1. What is Streaming Data
1.1 Batch Processing vs Stream Processing
Traditional data processing relied on batch methods -- collecting data over a period and processing it all at once.
But modern applications demand real-time responsiveness.
Batch Processing
============================
[Data Collection] --> [Storage] --> [Periodic Processing] --> [Result]
| |
+---- Minutes to Hours --------------+
Stream Processing
==================================
[Data Generation] --> [Stream] --> [Immediate Processing] --> [Result]
| |
+---- Milliseconds to Seconds ------+
1.2 Streaming Data Use Cases
- **Real-time log analysis**: Collect server logs instantly for anomaly detection
- **IoT sensor data**: Telemetry data from millions of devices
- **Clickstream analysis**: Track user behavior in real-time for personalization
- **Financial transaction monitoring**: Real-time transaction analysis for fraud detection
- **Social media feeds**: Real-time trend and sentiment analysis
2. AWS Kinesis Family Overview
AWS Kinesis is a collection of fully managed services for collecting, processing, and analyzing real-time streaming data.

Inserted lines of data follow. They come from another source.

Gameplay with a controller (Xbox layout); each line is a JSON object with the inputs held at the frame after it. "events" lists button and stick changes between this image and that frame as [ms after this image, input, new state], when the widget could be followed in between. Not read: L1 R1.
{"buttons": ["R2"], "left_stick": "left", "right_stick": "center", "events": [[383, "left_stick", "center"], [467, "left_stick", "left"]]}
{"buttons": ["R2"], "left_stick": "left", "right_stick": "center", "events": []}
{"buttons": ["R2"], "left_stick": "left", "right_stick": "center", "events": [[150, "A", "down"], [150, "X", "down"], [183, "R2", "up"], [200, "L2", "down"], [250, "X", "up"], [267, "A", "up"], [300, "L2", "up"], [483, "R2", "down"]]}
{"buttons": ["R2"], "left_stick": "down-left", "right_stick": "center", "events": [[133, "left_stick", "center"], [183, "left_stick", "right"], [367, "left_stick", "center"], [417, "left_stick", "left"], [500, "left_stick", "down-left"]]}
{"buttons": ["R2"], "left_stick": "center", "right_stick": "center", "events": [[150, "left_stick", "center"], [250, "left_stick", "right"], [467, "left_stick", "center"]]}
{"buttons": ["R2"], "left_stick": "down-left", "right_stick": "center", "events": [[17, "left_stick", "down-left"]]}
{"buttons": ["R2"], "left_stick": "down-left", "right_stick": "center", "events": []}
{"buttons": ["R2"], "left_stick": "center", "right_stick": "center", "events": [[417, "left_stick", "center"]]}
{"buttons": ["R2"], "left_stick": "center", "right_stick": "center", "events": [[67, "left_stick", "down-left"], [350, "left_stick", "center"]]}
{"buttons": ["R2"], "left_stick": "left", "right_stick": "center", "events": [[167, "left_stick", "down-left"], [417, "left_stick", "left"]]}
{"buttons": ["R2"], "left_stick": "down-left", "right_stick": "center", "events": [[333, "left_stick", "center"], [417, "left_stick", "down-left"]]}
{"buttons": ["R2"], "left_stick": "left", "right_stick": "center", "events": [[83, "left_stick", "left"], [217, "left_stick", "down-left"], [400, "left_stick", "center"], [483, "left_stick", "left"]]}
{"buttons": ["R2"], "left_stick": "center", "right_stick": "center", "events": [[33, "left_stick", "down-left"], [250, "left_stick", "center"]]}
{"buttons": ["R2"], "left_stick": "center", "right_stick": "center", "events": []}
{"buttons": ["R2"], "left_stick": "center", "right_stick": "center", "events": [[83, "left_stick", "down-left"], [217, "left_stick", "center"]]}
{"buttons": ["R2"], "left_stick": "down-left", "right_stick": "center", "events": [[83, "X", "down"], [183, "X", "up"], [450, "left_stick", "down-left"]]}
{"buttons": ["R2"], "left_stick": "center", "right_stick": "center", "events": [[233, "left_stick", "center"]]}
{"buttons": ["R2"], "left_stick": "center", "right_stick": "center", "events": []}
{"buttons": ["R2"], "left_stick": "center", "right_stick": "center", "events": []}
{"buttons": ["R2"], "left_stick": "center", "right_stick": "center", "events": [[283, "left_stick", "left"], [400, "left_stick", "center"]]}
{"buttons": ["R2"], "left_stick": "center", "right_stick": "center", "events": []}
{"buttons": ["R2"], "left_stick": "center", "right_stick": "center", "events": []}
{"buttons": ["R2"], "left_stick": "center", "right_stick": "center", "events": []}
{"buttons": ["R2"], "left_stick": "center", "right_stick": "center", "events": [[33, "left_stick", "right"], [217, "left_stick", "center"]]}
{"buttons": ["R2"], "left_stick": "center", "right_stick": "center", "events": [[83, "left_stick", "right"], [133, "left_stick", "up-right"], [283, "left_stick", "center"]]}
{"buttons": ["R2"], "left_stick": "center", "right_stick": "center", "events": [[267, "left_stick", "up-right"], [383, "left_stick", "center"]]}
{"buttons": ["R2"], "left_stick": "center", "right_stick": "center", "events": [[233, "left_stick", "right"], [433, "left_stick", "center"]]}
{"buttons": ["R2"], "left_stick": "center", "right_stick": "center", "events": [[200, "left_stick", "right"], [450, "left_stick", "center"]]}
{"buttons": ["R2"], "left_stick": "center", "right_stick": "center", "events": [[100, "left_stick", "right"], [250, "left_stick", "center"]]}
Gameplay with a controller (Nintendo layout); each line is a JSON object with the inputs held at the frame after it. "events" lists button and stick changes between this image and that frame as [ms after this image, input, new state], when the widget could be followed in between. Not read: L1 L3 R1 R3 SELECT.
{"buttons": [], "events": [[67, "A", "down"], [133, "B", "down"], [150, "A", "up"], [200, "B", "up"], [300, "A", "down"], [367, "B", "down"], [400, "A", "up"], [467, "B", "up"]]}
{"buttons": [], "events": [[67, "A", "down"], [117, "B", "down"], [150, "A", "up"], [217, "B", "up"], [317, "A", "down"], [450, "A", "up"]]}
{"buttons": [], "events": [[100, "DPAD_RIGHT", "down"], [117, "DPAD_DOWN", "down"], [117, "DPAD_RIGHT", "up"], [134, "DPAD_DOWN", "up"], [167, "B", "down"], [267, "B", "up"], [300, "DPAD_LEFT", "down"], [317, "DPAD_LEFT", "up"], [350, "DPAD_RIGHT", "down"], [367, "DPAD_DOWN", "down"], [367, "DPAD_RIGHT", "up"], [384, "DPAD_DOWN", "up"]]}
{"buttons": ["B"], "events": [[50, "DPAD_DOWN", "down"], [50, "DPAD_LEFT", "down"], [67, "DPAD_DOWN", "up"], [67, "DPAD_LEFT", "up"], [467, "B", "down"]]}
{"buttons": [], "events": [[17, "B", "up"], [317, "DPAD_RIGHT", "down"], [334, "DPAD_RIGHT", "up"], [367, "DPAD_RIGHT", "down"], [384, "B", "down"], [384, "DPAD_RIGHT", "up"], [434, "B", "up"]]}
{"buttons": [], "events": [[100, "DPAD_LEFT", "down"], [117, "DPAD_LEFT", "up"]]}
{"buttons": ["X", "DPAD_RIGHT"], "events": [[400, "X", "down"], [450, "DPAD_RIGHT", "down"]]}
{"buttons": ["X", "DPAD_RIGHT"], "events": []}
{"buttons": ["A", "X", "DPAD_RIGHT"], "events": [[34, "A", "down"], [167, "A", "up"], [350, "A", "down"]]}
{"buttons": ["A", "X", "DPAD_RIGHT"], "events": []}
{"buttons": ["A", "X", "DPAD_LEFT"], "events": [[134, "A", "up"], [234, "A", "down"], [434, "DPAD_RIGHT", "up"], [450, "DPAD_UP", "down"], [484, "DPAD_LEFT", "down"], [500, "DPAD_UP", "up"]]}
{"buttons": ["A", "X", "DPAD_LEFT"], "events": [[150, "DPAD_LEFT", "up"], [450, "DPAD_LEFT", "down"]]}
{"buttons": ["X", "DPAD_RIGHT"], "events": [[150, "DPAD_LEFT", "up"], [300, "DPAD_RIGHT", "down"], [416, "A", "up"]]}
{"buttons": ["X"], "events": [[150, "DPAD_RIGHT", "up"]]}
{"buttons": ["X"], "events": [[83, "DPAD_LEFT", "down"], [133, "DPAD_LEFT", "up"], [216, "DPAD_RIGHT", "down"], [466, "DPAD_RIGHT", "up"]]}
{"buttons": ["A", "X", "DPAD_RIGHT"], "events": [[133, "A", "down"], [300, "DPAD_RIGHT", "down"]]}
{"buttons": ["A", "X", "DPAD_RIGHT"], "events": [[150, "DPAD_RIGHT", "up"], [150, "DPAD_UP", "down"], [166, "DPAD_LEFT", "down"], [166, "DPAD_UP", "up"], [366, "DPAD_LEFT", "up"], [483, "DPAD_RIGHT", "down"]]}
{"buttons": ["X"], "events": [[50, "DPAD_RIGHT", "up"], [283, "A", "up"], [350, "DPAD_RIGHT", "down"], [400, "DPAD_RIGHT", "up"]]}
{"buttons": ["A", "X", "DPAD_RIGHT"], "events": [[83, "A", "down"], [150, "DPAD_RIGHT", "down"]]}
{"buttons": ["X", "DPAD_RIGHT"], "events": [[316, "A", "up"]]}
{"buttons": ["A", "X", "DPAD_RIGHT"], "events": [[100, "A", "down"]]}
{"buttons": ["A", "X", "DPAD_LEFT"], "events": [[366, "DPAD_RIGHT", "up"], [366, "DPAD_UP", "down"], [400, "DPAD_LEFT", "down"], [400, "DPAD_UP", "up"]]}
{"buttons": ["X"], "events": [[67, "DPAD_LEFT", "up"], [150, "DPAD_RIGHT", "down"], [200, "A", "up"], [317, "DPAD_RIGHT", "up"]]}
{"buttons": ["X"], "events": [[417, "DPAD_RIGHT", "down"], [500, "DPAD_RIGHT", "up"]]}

+------------------------------------------------------------------+
| AWS Kinesis Family |
+------------------------------------------------------------------+
| |
| +------------------+ +------------------+ +------------------+ |
| | Kinesis Data | | Amazon Data | | Managed Service | |
| | Streams | | Firehose | | for Apache Flink | |
| | | | | | | |
| | Real-time data | | Delivery | | Stream analytics | |
| | streaming | | pipeline | | (SQL, Java, | |
| | | | (S3, Redshift, | | Python, Scala) | |
| | | | OpenSearch etc.) | | | |
| +------------------+ +------------------+ +------------------+ |
| |
| +------------------+ |
| | Kinesis Video | |
| | Streams | |
| | | |
| | Video streaming | |
| | ingestion & | |
| | analysis | |
| +------------------+ |
+------------------------------------------------------------------+
| Service | Primary Use | Data Type | Latency |
| ------------- | ------------------------------------ | --------------- | --------------------- |
| Data Streams | Real-time data collection/processing | Records (bytes) | Real-time (ms) |
| Data Firehose | Data delivery pipeline | Records (bytes) | Near real-time (60s+) |
| Managed Flink | Stream analytics/transformation | Stream data | Real-time (ms) |
| Video Streams | Video ingestion/playback | Media frames | Real-time (1-10s) |
3. Kinesis Data Streams Deep Dive
3.1 Core Architecture
Kinesis Data Streams is the backbone of large-scale real-time data streaming services.
Kinesis Data Stream
+----------------------------------------------------------------------+
| |
| Producer Shard 1 Shard 2 Shard 3 |
| -------- +----------+ +----------+ +----------+ |
| |App A | --> |Record 1 | --> |Record 4 | --> |Record 7 | |
| |App B | --> |Record 2 | --> |Record 5 | --> |Record 8 | |
| |App C | --> |Record 3 | --> |Record 6 | --> |Record 9 | |
| -------- +----------+ +----------+ +----------+ |
| | | | |
| v v v |
| Consumer A Consumer A Consumer A |
| Consumer B Consumer B Consumer B |
+----------------------------------------------------------------------+
3.2 Core Components
**Stream**
- A logical group of shards
- The unit where data record ordering is guaranteed
**Shard**
- The base throughput unit of a stream
- Write: 1MB/s or 1,000 records per second
- Read: 2MB/s (shared fan-out), 2MB/s per consumer (enhanced fan-out)
**Record**
- The basic unit of data
- Composed of a partition key, sequence number, and data blob (up to 1MB)
**Partition Key**
- Determines which shard receives a record
- Uses MD5 hashing to map to shards
- Records with the same partition key are stored in order on the same shard
**Sequence Number**
- A unique identifier automatically assigned to each record
- Guarantees record ordering within a shard
Partition Key Hashing Process
==============================
Partition Key: "user-123"
|
v
MD5("user-123") = 0x7A3B...
|
v
Hash Range: 0 ~ 2^128 - 1
|
v
Shard 1: [0 ~ 2^127] <-- Mapped to this range
Shard 2: [2^127 ~ 2^128 - 1]
3.3 Producers
There are several ways to send data to a Kinesis stream.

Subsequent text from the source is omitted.